You are viewing a plain text version of this content. The canonical link for it is here.

Posted to user@hbase.apache.org by Jaime Solano <jd...@gmail.com> on 2015/02/04 19:49:41 UTC

Bulk-load data into HBase using Storm

For a proof of concept we'll be working on, we want to bulk-load data into
HBase, following a similar approach to the one explained here
<http://blog.cloudera.com/blog/2013/09/how-to-use-hbase-bulk-loading-and-why/>,
but with the difference that for the HFile creation (step 2 in the
mentioned article), we want to use Storm instead of MapReduce. That is, we
want to bulk load data not sitting in HDFS, but probably in memory.

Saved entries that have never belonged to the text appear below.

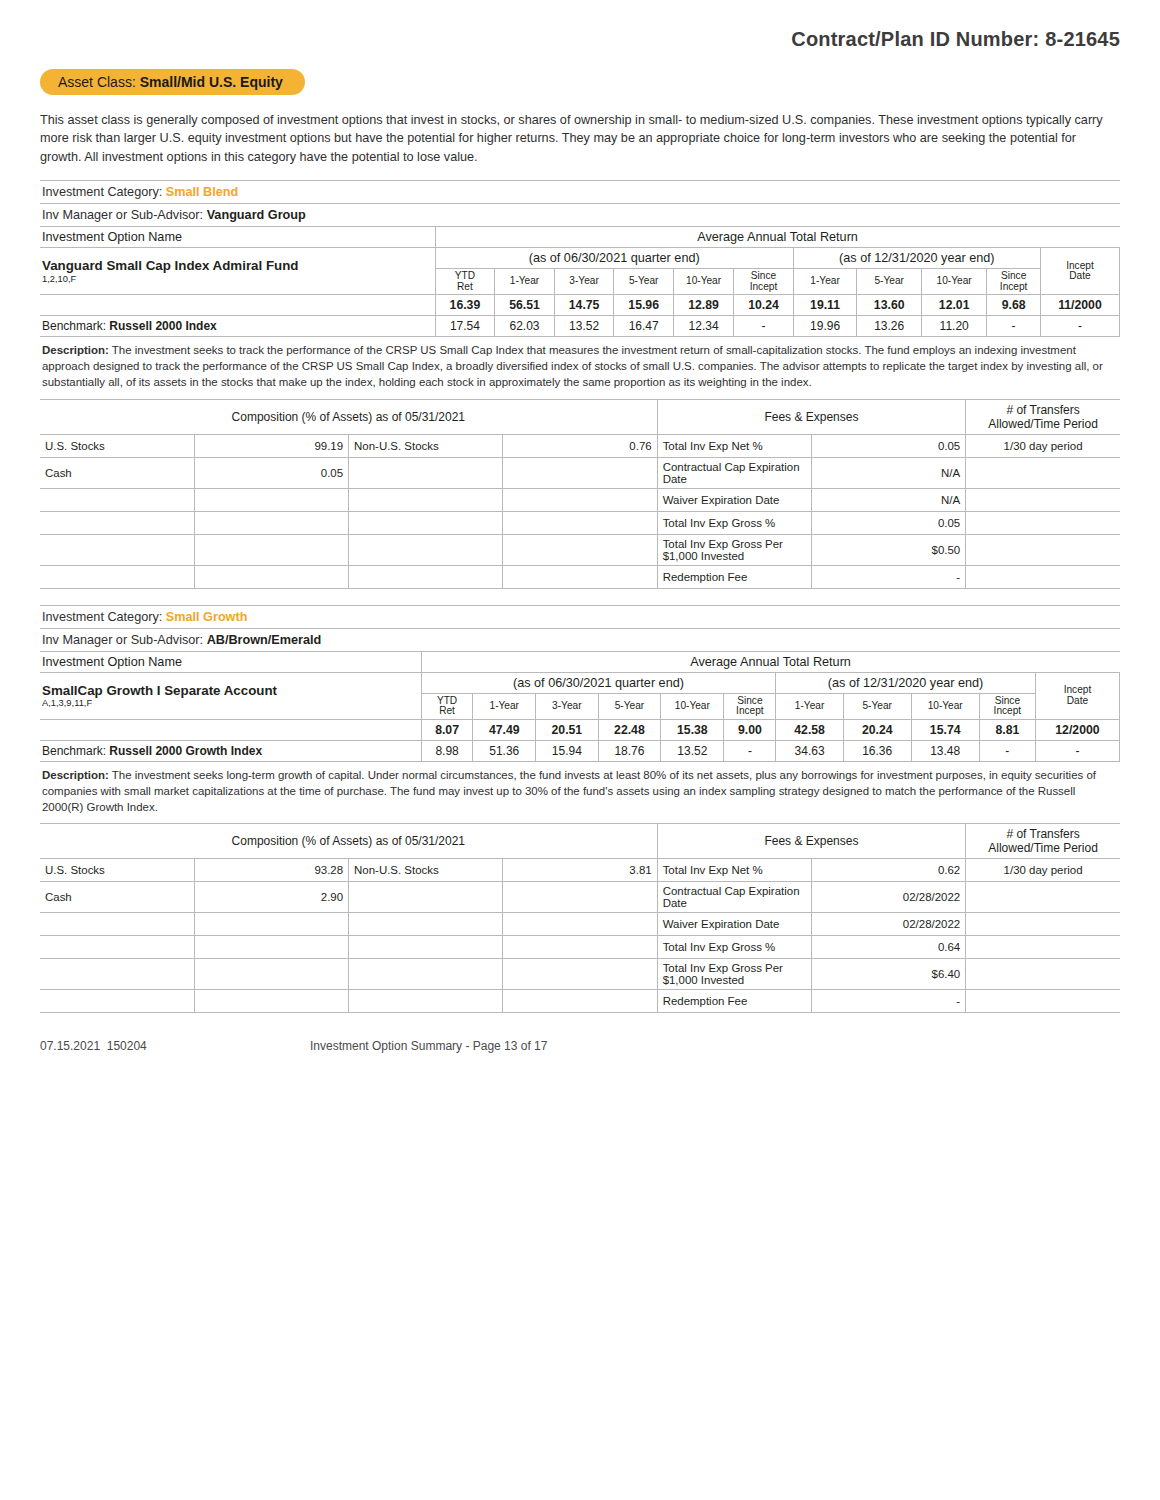Contract/Plan ID Number: 8-21645
Asset Class: Small/Mid U.S. Equity
This asset class is generally composed of investment options that invest in stocks, or shares of ownership in small- to medium-sized U.S. companies. These investment options typically carry more risk than larger U.S. equity investment options but have the potential for higher returns. They may be an appropriate choice for long-term investors who are seeking the potential for growth. All investment options in this category have the potential to lose value.
Investment Category: Small Blend
Inv Manager or Sub-Advisor: Vanguard Group
| Investment Option Name | Average Annual Total Return |
| Vanguard Small Cap Index Admiral Fund 1,2,10,F | (as of 06/30/2021 quarter end) | (as of 12/31/2020 year end) | Incept Date |
| YTD Ret | 1-Year | 3-Year | 5-Year | 10-Year | Since Incept | 1-Year | 5-Year | 10-Year | Since Incept |
| | 16.39 | 56.51 | 14.75 | 15.96 | 12.89 | 10.24 | 19.11 | 13.60 | 12.01 | 9.68 | 11/2000 |
| Benchmark: Russell 2000 Index | 17.54 | 62.03 | 13.52 | 16.47 | 12.34 | - | 19.96 | 13.26 | 11.20 | - | - |
Description: The investment seeks to track the performance of the CRSP US Small Cap Index that measures the investment return of small-capitalization stocks. The fund employs an indexing investment approach designed to track the performance of the CRSP US Small Cap Index, a broadly diversified index of stocks of small U.S. companies. The advisor attempts to replicate the target index by investing all, or substantially all, of its assets in the stocks that make up the index, holding each stock in approximately the same proportion as its weighting in the index.
| Composition (% of Assets) as of 05/31/2021 | Fees & Expenses | # of Transfers Allowed/Time Period |
| U.S. Stocks | 99.19 | Non-U.S. Stocks | 0.76 | Total Inv Exp Net % | 0.05 | 1/30 day period |
| Cash | 0.05 | | | Contractual Cap Expiration Date | N/A | |
| | | | | Waiver Expiration Date | N/A | |
| | | | | Total Inv Exp Gross % | 0.05 | |
| | | | | Total Inv Exp Gross Per $1,000 Invested | $0.50 | |
| | | | | Redemption Fee | - | |
Investment Category: Small Growth
Inv Manager or Sub-Advisor: AB/Brown/Emerald
| Investment Option Name | Average Annual Total Return |
| SmallCap Growth I Separate Account A,1,3,9,11,F | (as of 06/30/2021 quarter end) | (as of 12/31/2020 year end) | Incept Date |
| YTD Ret | 1-Year | 3-Year | 5-Year | 10-Year | Since Incept | 1-Year | 5-Year | 10-Year | Since Incept |
| | 8.07 | 47.49 | 20.51 | 22.48 | 15.38 | 9.00 | 42.58 | 20.24 | 15.74 | 8.81 | 12/2000 |
| Benchmark: Russell 2000 Growth Index | 8.98 | 51.36 | 15.94 | 18.76 | 13.52 | - | 34.63 | 16.36 | 13.48 | - | - |
Description: The investment seeks long-term growth of capital. Under normal circumstances, the fund invests at least 80% of its net assets, plus any borrowings for investment purposes, in equity securities of companies with small market capitalizations at the time of purchase. The fund may invest up to 30% of the fund's assets using an index sampling strategy designed to match the performance of the Russell 2000(R) Growth Index.
| Composition (% of Assets) as of 05/31/2021 | Fees & Expenses | # of Transfers Allowed/Time Period |
| U.S. Stocks | 93.28 | Non-U.S. Stocks | 3.81 | Total Inv Exp Net % | 0.62 | 1/30 day period |
| Cash | 2.90 | | | Contractual Cap Expiration Date | 02/28/2022 | |
| | | | | Waiver Expiration Date | 02/28/2022 | |
| | | | | Total Inv Exp Gross % | 0.64 | |
| | | | | Total Inv Exp Gross Per $1,000 Invested | $6.40 | |
| | | | | Redemption Fee | - | |
07.15.2021 150204
Investment Option Summary - Page 13 of 17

   1. What are your thoughts about this? Is it feasible?
   2. What challenges do you foresee?
   3. What other approaches would you suggest?

Thanks in advance,
-Jaime

Re: Bulk-load data into HBase using Storm

Posted by Nick Dimiduk <nd...@gmail.com>.

To use existing bulk load tools, you'll need to write a valid HFile to
HDFS (have a look at HFileWriterV{2,3}) and load it into the region
server(s) using the utilities provided in LoadIncrementalHFiles.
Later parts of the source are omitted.